Nothing but the lines from the one containing "### 웹사이트 (Website) - 선택사항" to the end of the records below should be output, each exactly as written.
━━ Entries supplied
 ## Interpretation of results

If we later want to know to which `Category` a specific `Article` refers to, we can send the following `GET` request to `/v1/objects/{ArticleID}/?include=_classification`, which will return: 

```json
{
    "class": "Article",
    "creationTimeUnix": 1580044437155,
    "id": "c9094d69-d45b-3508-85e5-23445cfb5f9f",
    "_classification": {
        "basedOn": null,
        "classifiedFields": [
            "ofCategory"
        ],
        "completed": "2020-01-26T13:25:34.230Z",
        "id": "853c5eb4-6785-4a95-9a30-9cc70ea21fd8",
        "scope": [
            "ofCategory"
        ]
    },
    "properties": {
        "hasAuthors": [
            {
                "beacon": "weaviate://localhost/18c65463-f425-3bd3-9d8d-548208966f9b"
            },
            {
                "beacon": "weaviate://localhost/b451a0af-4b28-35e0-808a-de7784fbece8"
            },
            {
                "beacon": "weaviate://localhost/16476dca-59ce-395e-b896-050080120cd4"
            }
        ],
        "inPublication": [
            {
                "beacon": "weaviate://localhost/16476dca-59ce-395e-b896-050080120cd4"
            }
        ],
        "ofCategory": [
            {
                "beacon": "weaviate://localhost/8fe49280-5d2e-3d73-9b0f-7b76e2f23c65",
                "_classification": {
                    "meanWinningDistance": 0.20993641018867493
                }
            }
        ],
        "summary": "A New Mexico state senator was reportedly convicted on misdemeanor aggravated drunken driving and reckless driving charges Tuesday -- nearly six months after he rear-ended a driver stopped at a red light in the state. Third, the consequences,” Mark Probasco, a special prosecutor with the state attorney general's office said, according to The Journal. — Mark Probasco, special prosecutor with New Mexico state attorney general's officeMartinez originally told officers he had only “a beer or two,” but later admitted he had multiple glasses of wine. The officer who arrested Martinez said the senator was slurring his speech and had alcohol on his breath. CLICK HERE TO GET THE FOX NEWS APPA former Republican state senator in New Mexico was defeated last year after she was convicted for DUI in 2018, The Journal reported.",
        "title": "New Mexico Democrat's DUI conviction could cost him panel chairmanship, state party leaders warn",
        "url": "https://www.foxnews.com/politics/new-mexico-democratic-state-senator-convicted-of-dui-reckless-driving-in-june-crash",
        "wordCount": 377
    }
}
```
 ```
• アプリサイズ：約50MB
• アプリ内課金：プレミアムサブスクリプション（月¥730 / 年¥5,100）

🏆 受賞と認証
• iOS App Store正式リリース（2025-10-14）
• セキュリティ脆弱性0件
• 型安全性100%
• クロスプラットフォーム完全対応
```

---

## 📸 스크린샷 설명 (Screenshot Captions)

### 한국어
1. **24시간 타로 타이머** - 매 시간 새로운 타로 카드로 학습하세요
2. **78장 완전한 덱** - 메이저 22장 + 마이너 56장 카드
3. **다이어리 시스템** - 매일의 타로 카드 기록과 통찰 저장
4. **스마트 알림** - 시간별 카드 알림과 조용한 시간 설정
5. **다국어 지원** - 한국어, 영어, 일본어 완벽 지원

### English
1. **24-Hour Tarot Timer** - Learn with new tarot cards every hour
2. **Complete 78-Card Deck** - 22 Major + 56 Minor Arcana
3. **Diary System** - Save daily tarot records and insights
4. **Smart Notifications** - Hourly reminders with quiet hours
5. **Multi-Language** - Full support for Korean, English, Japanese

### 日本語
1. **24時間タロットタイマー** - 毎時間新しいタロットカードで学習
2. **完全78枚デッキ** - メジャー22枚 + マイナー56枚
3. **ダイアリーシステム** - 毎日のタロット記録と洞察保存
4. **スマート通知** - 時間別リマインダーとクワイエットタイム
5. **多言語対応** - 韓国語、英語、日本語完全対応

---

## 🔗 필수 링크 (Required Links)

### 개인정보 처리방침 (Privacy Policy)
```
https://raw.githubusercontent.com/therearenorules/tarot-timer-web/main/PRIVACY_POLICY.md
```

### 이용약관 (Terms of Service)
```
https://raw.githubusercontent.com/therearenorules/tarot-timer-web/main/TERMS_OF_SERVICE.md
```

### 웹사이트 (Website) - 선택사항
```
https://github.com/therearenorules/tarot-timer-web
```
━━━━
▶ Output for this task:
### 웹사이트 (Website) - 선택사항
```
https://github.com/therearenorules/tarot-timer-web
```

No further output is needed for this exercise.